Plaza Verde is a shopping center on Illinois Route 68 in Arlington Heights, a municipality in Cook County and a suburb of Chicago. The yellow signs with the name use Yagi Universal.
This monolinear geometric sans is part of the Yagi series, designed by Teruoki Yagi in 1968 and made available in nine styles as part of Robert Trogman’s Facsimilie Fonts library for FotoStar. Not as popular as the inline faces Yagi Double and Yagi Link Double, Yagi Universal is the only family member to include a lowercase. It was made in three numbered styles, with a boatload of alternates. Nos. 2 and 3 aren’t different from No. 1 in weight, but are better described as revisions of the same theme.

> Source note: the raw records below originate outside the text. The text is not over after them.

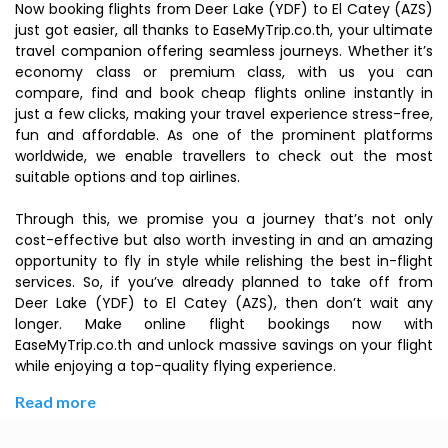
Now booking flights from Deer Lake (YDF) to El Catey (AZS)
just got easier, all thanks to EaseMyTrip.co.th, your ultimate
travel companion offering seamless journeys. Whether it’s
economy class or premium class, with us you can
compare, find and book cheap flights online instantly in
just a few clicks, making your travel experience stress-free,
fun and affordable. As one of the prominent platforms
worldwide, we enable travellers to check out the most
suitable options and top airlines.
Through this, we promise you a journey that’s not only
cost-effective but also worth investing in and an amazing
opportunity to fly in style while relishing the best in-flight
services. So, if you’ve already planned to take off from
Deer Lake (YDF) to El Catey (AZS), then don’t wait any
longer. Make online flight bookings now with
EaseMyTrip.co.th and unlock massive savings on your flight
while enjoying a top-quality flying experience.
Read more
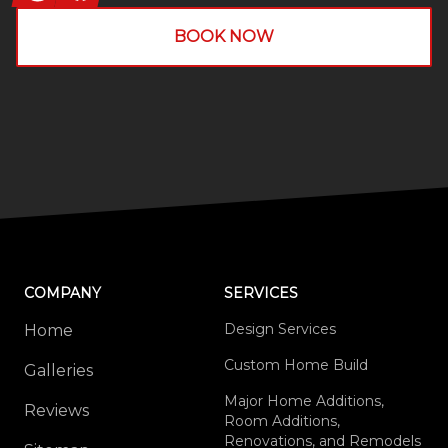
BOOK NOW
COMPANY
SERVICES
Design Services
Home
Custom Home Build
Galleries
Major Home Additions,
Reviews
Room Additions,
Renovations, and Remodels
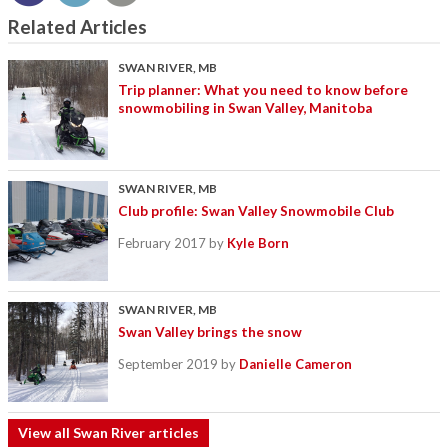
Related Articles
SWAN RIVER, MB
Trip planner: What you need to know before
snowmobiling in Swan Valley, Manitoba
SWAN RIVER, MB
Club profile: Swan Valley Snowmobile Club
February 2017
by
Kyle Born
SWAN RIVER, MB
Swan Valley brings the snow
September 2019
by
Danielle Cameron
View all Swan River articles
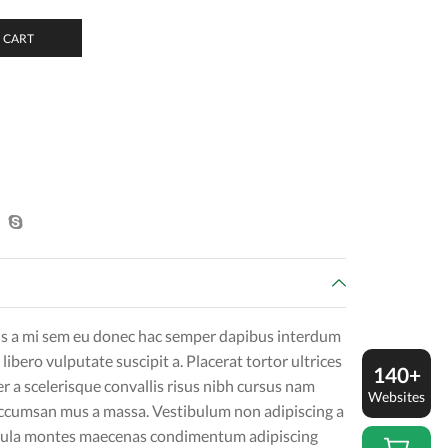
 CART
is a mi sem eu donec hac semper dapibus interdum
 libero vulputate suscipit a. Placerat tortor ultrices
140+
r a scelerisque convallis risus nibh cursus nam
Websites
accumsan mus a massa. Vestibulum non adipiscing a
igula montes maecenas condimentum adipiscing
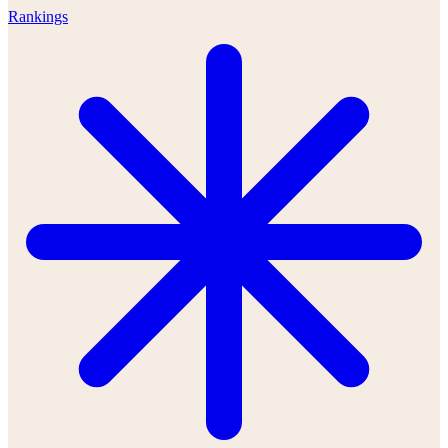
Rankings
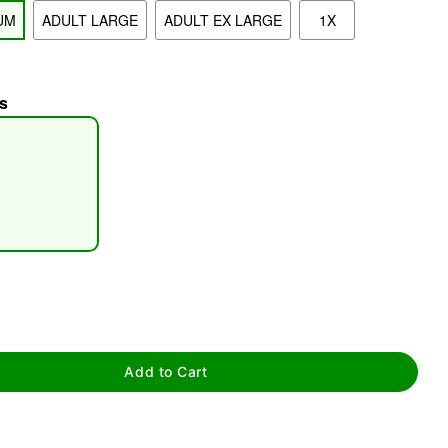
UM
ADULT LARGE
ADULT EX LARGE
1X
s
tap to zoom
Add to Cart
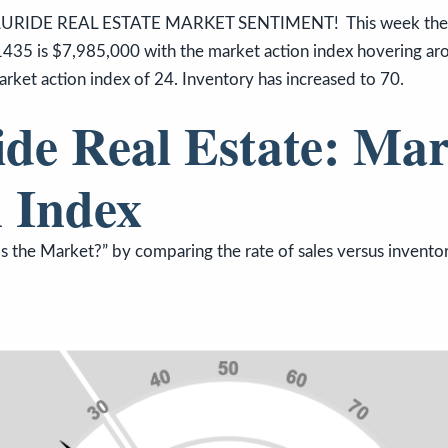
URIDE REAL ESTATE MARKET SENTIMENT! This week the me
1435 is $7,985,000 with the market action index hovering arou
arket action index of 24. Inventory has increased to 70.
ide Real Estate: Mar
 Index
 the Market?” by comparing the rate of sales versus inventor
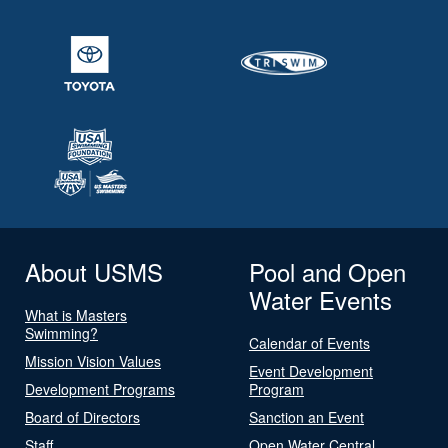
About USMS
Pool and Open
Water Events
What is Masters
Swimming?
Calendar of Events
Mission Vision Values
Event Development
Development Programs
Program
Board of Directors
Sanction an Event
Staff
Open Water Central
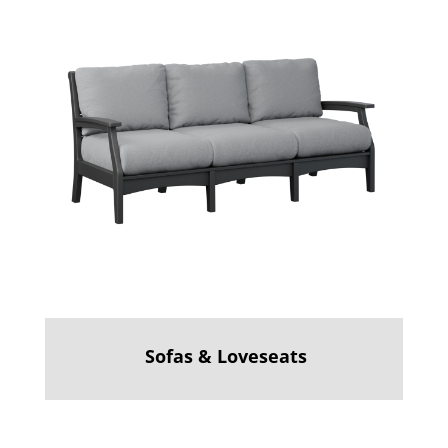
Sofas & Loveseats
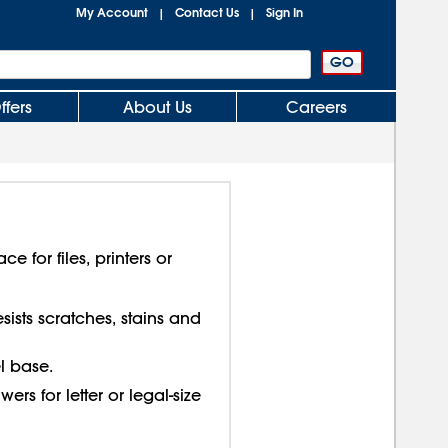
My Account
Contact Us
Sign In
|
|
ffers
About Us
Careers
e for files, printers or
ists scratches, stains and
l base.
ers for letter or legal-size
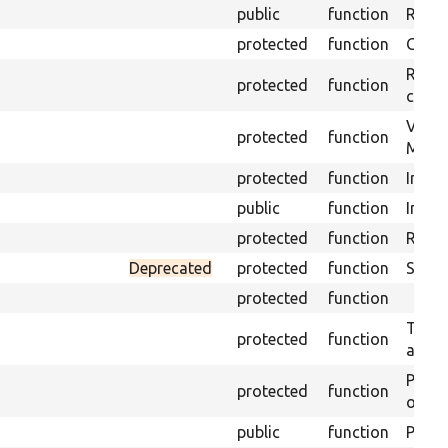
public
function
Retur
protected
function
Get s
Retrie
protected
function
class 
Visits
protected
function
Mink.
protected
function
Initia
public
function
Instal
protected
function
Regis
Deprecated
protected
function
Sets 
protected
function
Trans
protected
function
array
Perfo
protected
function
of the
public
function
Preven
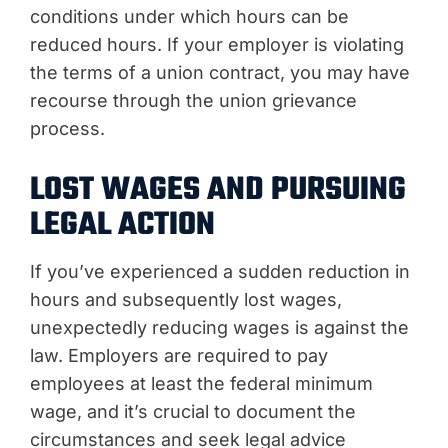
conditions under which hours can be
reduced hours. If your employer is violating
the terms of a union contract, you may have
recourse through the union grievance
process.
LOST WAGES AND PURSUING
LEGAL ACTION
If you’ve experienced a sudden reduction in
hours and subsequently lost wages,
unexpectedly reducing wages is against the
law. Employers are required to pay
employees at least the federal minimum
wage, and it’s crucial to document the
circumstances and seek legal advice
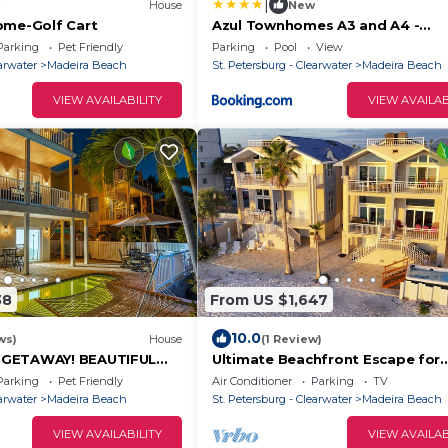
|
House
New
ome-Golf Cart
Azul Townhomes A3 and A4 -
Sunrise/Sunset
Parking
Pet Friendly
Parking
Pool
View
earwater
Madeira Beach
St. Petersburg - Clearwater
Madeira Beach
VIEW AVAILABILITY
VIEW AVAILAB
38
From US $1,647
10.0
ws)
House
(1 Review)
 GETAWAY! BEAUTIFUL
Ultimate Beachfront Escape for
& SUNSETS! PERFECT
Families & Groups. Beach& Swim 
Parking
Pet Friendly
Air Conditioner
Parking
TV
Tickets to Top Attractions Daily.
earwater
Madeira Beach
St. Petersburg - Clearwater
Madeira Beach
VIEW AVAILABILITY
VIEW AVAILAB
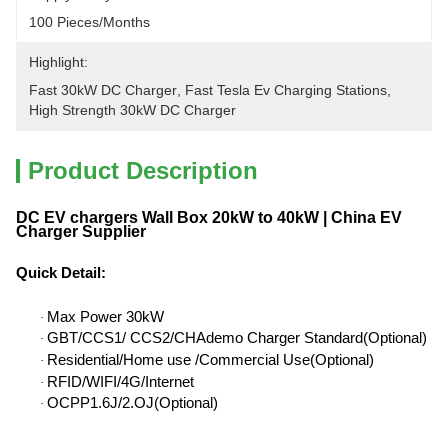
100 Pieces/months
Highlight:
Fast 30kW DC Charger
, 
Fast Tesla Ev Charging Stations
, 
High Strength 30kW DC Charger
Product Description
DC EV chargers Wall Box 20kW to 40kW | China EV
Charger Supplier
Quick Detail
:
Max Power 30kW
·
GBT/CCS1/ CCS2/CHAdemo Charger Standard(Optional)
·
Residential/Home use /Commercial Use(Optional)
·
RFID/WIFI/4G/Internet
·
OCPP1.6J/2.OJ(Optional)
·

The signs are based on the No. 2, which appears to be the only style to include the E with the full-round back. Several other alternates were employed to join up letters. The strokes were made heavier, leading to smaller counters. In P and D, the counters were cut open at the bottom left. As a finishing touch, the initial and final letterforms in both words were extended.
I don’t know when the signs were made. Chances are they go back all the way to the 1980s, or even beyond. Yagi Universal disappeared with the demise of phototype in the 1990s. Claude Pelletier made a digitization in 2012, but the signs definitely are older than that: the earliest capture by Google Street View is from October 2007, the year when the technology was launched. If you know when the shopping center was opened, I’m happy to hear it!